Concern was expressed about the European human right’s requirement for the “right to be forgotten” and the ability to “silence the chips”, which means that people can effectively go “off the grid” and manage their own “digital footprint”. In other words, individuals should be able to control what digital information is collected about them, know where it is stored in the cloud and who has access to it. This is in stark contrast to the US approach to Internet of Things technology which lacks any apparent coordinated activity or consultation.
This technological phenomenon is set to transform the nature of society and business as we know it, and on a global scale. To the average person, the Internet of Things is still an inanimate and intangible possibility in the same way that the Internet was back in the early 90’s. The fundamental difference is that the pace of development, innovation and adoption of this new technology will bring change far faster than regulations can keep pace with.
At the IoT conference in June, reference was made to three different technology cultures – those of West Coast USA, East Coast USA and Europe. The West Coast is about prototyping innovation and believing that the possible is inevitable. The East Coast is about profit and power, where the possible is threatening and lawyers line up to litigate. In Europe a precautionary and philosophical stance is taken to ensure the rights of people are not infringed, and the possibility is considered but its implementation is delayed.

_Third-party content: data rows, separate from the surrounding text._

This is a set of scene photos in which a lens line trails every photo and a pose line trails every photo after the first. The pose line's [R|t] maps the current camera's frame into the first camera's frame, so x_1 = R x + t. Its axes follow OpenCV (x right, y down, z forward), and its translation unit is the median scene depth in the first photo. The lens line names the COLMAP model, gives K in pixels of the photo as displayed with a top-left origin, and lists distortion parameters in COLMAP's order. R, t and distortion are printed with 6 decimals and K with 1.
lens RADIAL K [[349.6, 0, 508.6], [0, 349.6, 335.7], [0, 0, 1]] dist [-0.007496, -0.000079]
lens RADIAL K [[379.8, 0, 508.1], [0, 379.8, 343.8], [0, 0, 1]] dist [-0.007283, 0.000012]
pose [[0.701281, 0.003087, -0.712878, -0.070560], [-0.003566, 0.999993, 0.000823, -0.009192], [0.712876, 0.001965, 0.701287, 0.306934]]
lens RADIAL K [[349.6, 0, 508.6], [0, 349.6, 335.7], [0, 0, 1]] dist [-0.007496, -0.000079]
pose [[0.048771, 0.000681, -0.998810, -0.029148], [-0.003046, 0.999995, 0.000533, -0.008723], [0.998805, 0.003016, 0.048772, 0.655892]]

Back in 1995, Nicholas Negroponte wrote in his book “Being Digital”: “we must knowingly create safe digital environments”. Today, however, the pace of technological change makes it very difficult for governments to define regulations that ensure the safety, security and well-being of their citizens, particularly when those technologies are global and worldwide cooperation and collaboration is required.

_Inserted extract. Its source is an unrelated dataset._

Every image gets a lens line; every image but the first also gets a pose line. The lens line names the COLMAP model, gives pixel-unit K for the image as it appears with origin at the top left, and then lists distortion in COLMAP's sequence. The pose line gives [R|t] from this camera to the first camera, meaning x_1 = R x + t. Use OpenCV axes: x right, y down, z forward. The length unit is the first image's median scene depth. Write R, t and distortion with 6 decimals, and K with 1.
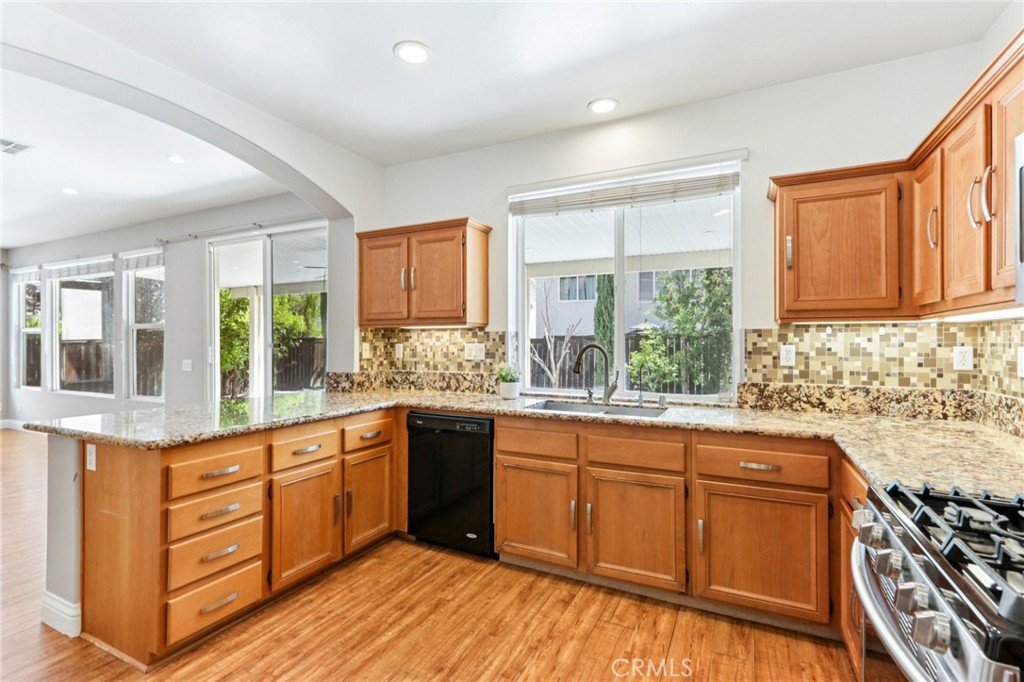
lens RADIAL K [[484.9, 0, 513.2], [0, 484.9, 342.9], [0, 0, 1]] dist [-0.022946, 0.000381]
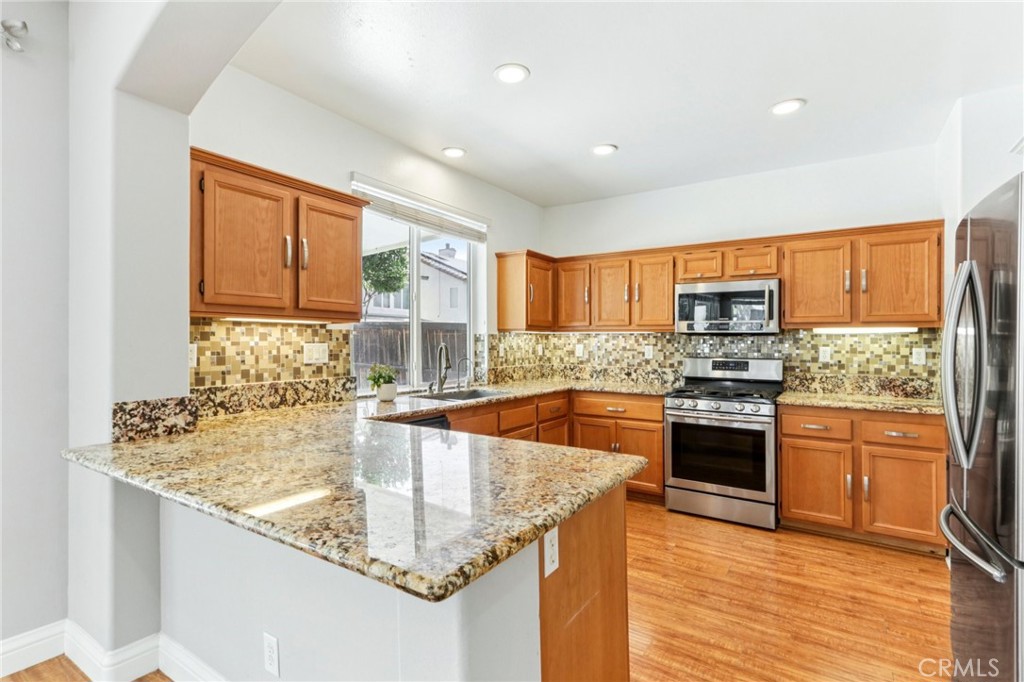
lens RADIAL K [[484.9, 0, 516.0], [0, 484.9, 340.1], [0, 0, 1]] dist [-0.022946, 0.000381]
pose [[0.123133, 0.007475, 0.992362, -0.836657], [0.003701, 0.999961, -0.007991, 0.003564], [-0.992383, 0.004656, 0.123101, 0.559324]]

Why do I believe that a hero is needed for the Internet of Things? It’s the Double Power Principle: all technologies have the power for good as well as ill, and most of the time it’s up to us to knowingly lead the way and harness that power for good use. To enable the power of the Internet of Things, it would require someone with vision to capture people’s imaginations and inspire innovation and new ideas, to dispel their fear of this new technology and to take advantage of the abundance of efficiencies that this revolution can enable.
The probability is that it will not be one single hero in one particular country. Most likely it will be a collection of open innovators who are connected globally and share their ideas across communities. The concept of 6 billion people leveraging 50 billion devices for the purpose of solving global issues and enhancing the well-being of mankind is the kind of thing that myths are made of. Every myth has a hero – and the hero here would be one who could traverse cultural boundaries to ensure that the Internet of Things becomes seamlessly incorporated into our digital lives.